Подпольный аудио-пират усмехнулся своей обычной кислой усмешкой. Он был возбужден, глаза блестели, и капли пота обильно стекали по вискам.
— Блин! Пока сообразил, что к чему. Пока нашёл магнитофон. Пока подключил. Настроил. Уже конец мероприятия. А композиция вообще бомба. Крутяк! Если у Лехана такой нет, то он мне за неё отвалит бабла… столько?!
… — Интересно, а сколько? — Олег Рагозин поднял голову и на минуту задумался, подсчитывая выручку. Его глаза забегали с предмета на предмет, словно потеряли ориентировку в пространстве. Похититель чужой музыки зачем-то обслюнявил палец и начал махать им, складывая цифры столбиком в уме.
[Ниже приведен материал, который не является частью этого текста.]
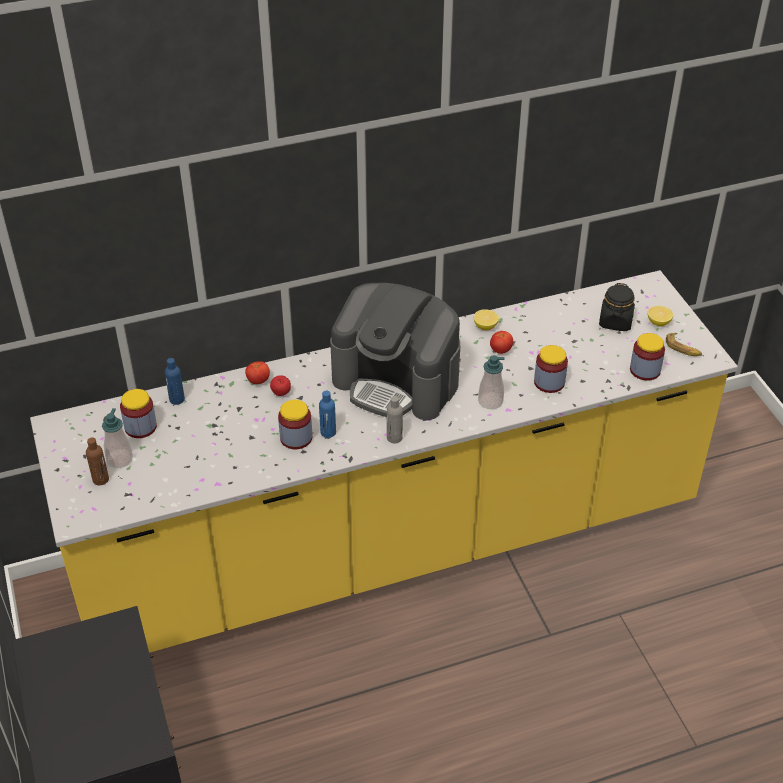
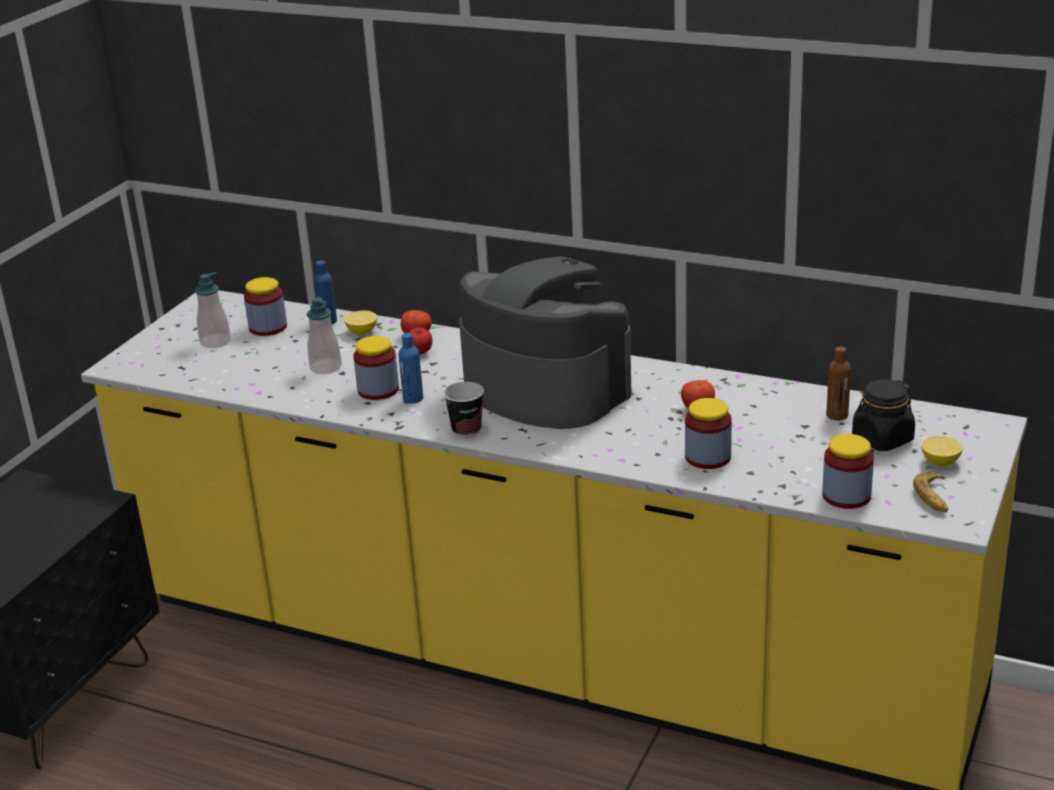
camera: 45 degrees right, 15 degrees down
brown bottle [86,437,109,485] -> brown bottle moved to [826,347,851,420]
coffee machine [330,283,460,420] -> coffee machine turned 150 degrees clockwise [459,256,631,429]
grey bottle [387,396,403,443] -> cup [443,382,484,437]
lemon [474,309,499,330] -> lemon moved to [344,310,377,335]
soap dispenser [478,355,505,409] -> soap dispenser moved to [307,297,342,374]

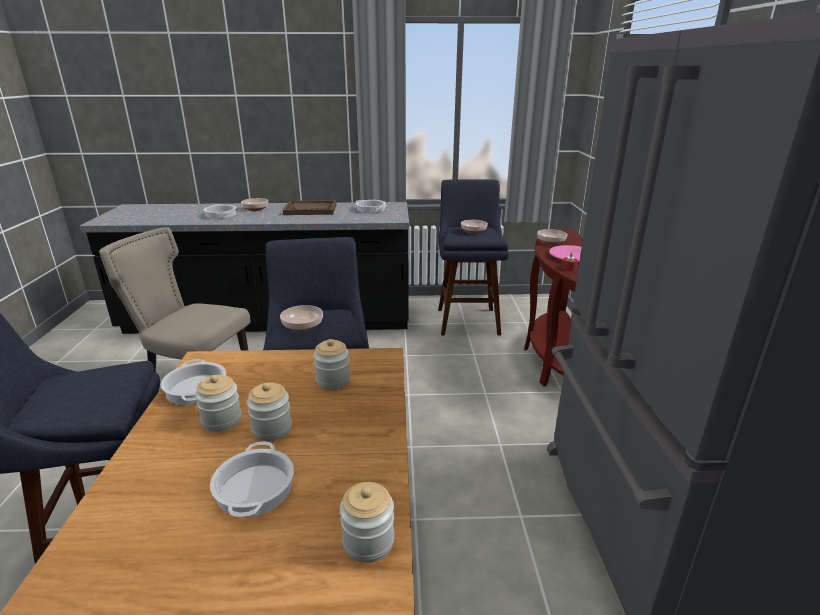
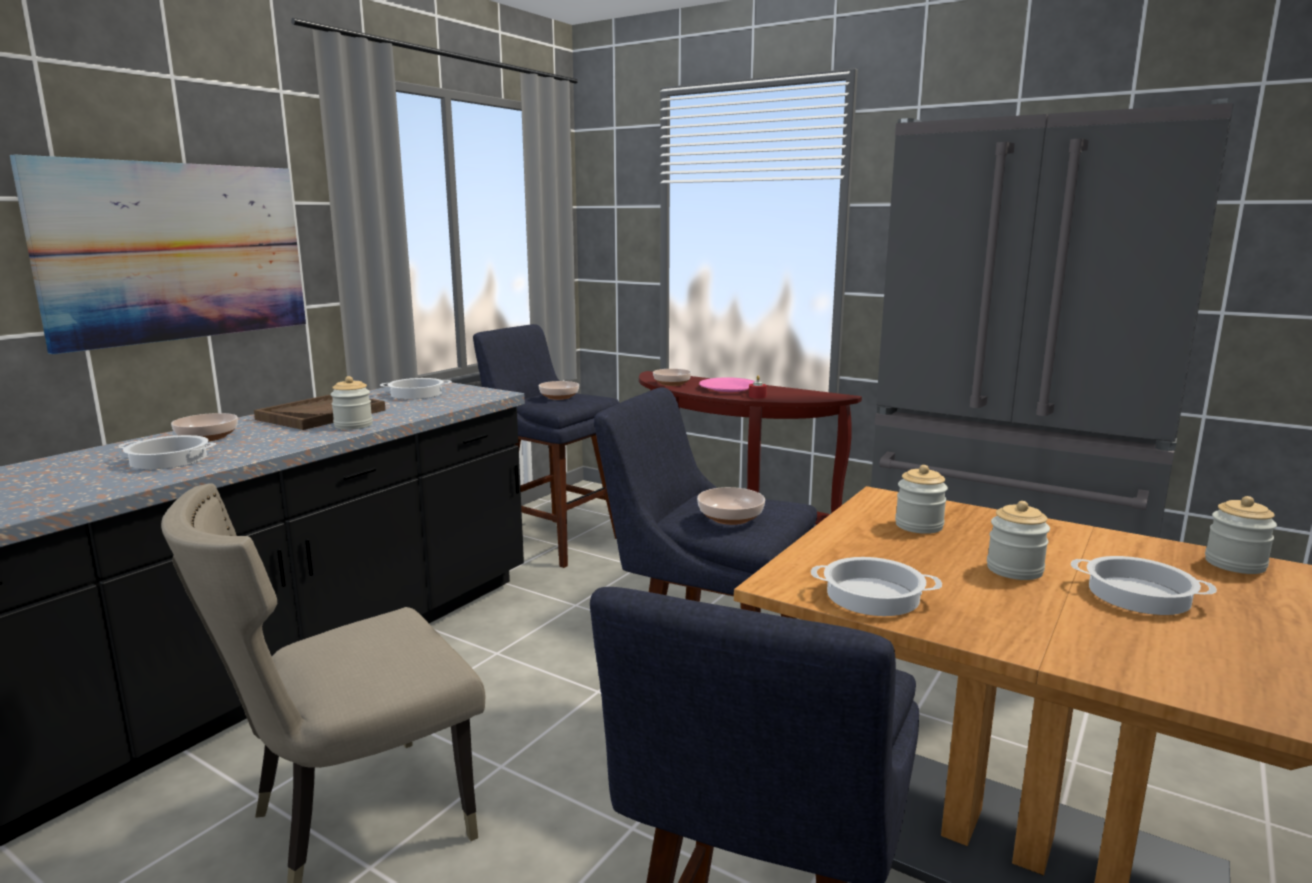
camera: 55 degrees left, 10 degrees down
jar [195,375,242,432] -> jar moved to [330,376,373,430]
none -> picture [10,155,306,354]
В итоге оказалось немного.
Подпольному коммерсанту пришлось выпить вина и заново всё пересчитать.
Получалось чуть больше, но не столько сколько хотелось.
Пересчитал в очередной раз…
Запутавшись в вычислениях, словно олень в упряжке, счетовод отмахнулся от несвязных цифр и с обидой произнес…
— Всё равно маловато будет!
… — Нет уж, Лёшенька, дудки! Жмот, ты! Фиг ты получишь запись! Я не лох, как некоторые! Я завтра катушки по студиям разнесу! И если у них нет этой песни? Я столько лавэ получу?! Сколько?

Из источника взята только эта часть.